— TEXT EXCERPT —
While Facebook and blogs alike are littered with personal directives and opinions on what the bible tells us about how to live our lives and what we should and should not consider worthwhile we probably might plan to dig deeper for real understanding.

Offering oneself as a biblical literalist, while seemingly a badge of great honor, is really just a lazy mans effort at self promotion and lack of original thought.  Forcefully demanding allegiance to certain passages while conveniently overlooking or avoiding others is disingenuous and dishonest.  From this mindset,  instantly a person can be the director (or dictator) of social thought based solely on ones personal beliefs and agreeing opinions.  Statements like “the bible clearly says” means everyone else with differing perspectives or views is wrong or even an opponent against God.  For every statement that is clearly “what the word of God says” there are equal or more that can mean something different or even just the opposite.

— EXERCISE REQUIREMENTS —
1 – Answer these questions from the passage on biblical literalism:
(a) According to the opening sentence, which two places are littered with personal directives and opinions on what the bible says?
(b) What does the passage call offering oneself as a biblical literalist?
(c) What do statements like "the bible clearly says" mean about everyone with differing perspectives or views?
2 – Continue the passage on biblical literalism from its final sentence.

— STORED RECORDS —

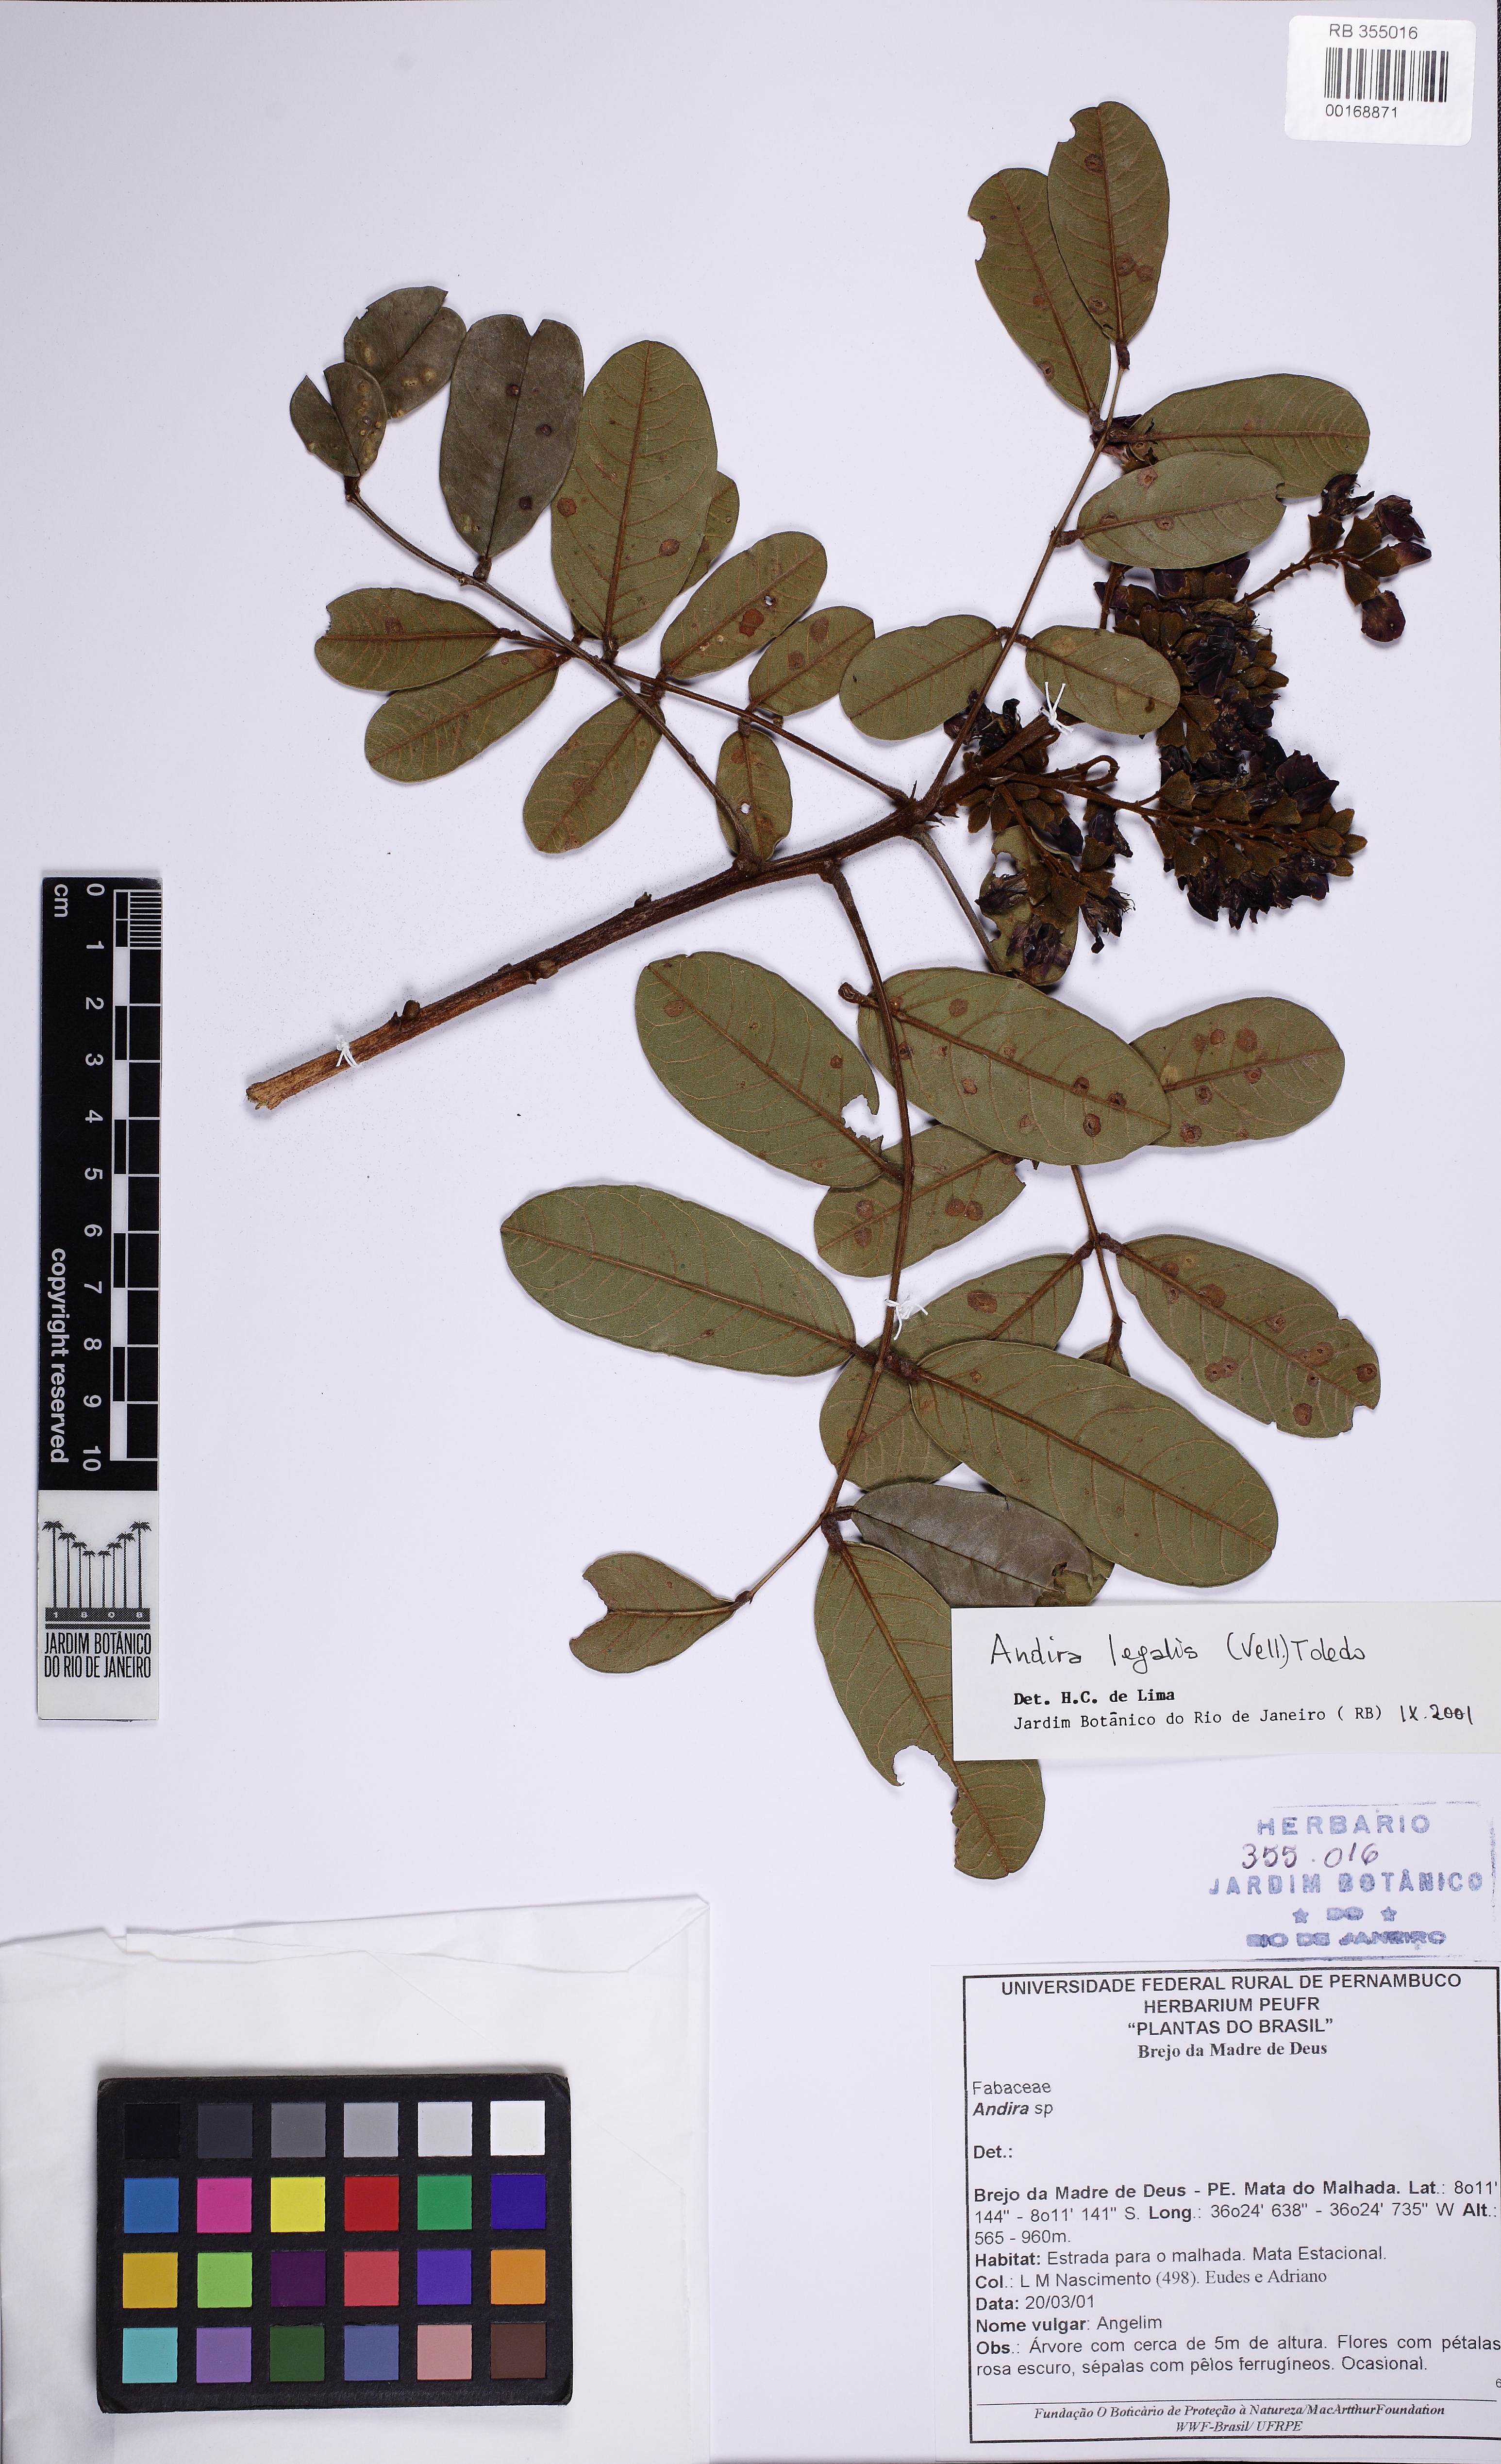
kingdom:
---
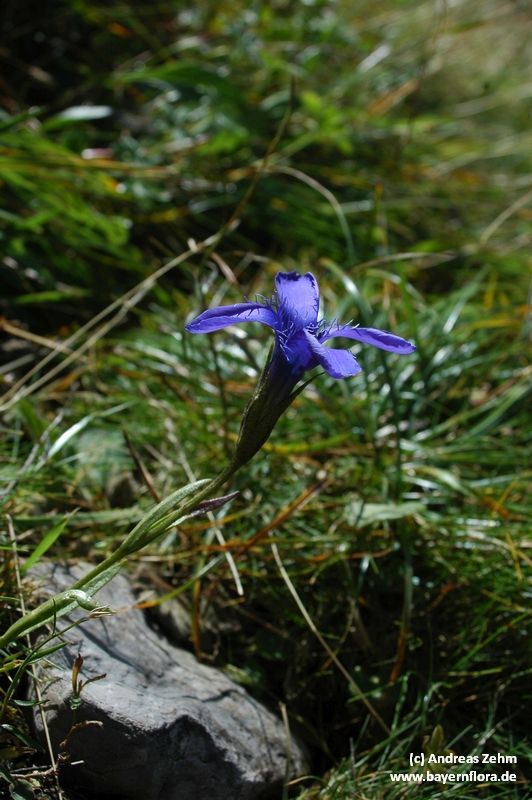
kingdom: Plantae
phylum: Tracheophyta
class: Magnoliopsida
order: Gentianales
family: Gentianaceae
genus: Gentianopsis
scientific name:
---
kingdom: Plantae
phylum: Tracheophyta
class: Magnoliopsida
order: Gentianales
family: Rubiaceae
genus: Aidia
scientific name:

— EXPECTED ANSWERS —
1 –
(a) Facebook and blogs.
(b) A lazy man's effort at self-promotion and lack of original thought.
(c) That they are wrong or even an opponent against God.

2 –
Issues that seem to offer pastors and church leaders the most job security (abortion and gay issues) somehow are absent clear teachings on the subjects.  With that in mind I thought I’d share how I interpret passages that aren’t completely clear.  I start with number one and then determine if I need to go any further down the list of possibilities if the issue can’t be addressed.  Almost all the time, we can stop after number one and then look and see if we’re creating a manmade dissention to divide and create self importance.  I offer these in descending degrees of importance.

  1. Did Jesus say anything about it?
  2. Did a disciple say anything about it?
  3. Did anyone who spent time with Jesus say anything about it?
  4. Did anyone who knew someone that spent time with Jesus say anything about it?
  5. Is there a context for the issue or just an isolated mention?
  6. Is the issue based on cultures and customs of the time?
  7. Is there a modern understanding that evolves a previous understanding?
  8. Does the issue fit within a certain sub-cultures directives and not others?
  9. Does the issue happen to fall in a political persuasion?
  10. Does it really matter?

Maybe if we filtered these topics through the funnel of love instructed by the Master instead if divisive desires of self-righteousness these conflicts could ease and even disappear in time.

Imagine that.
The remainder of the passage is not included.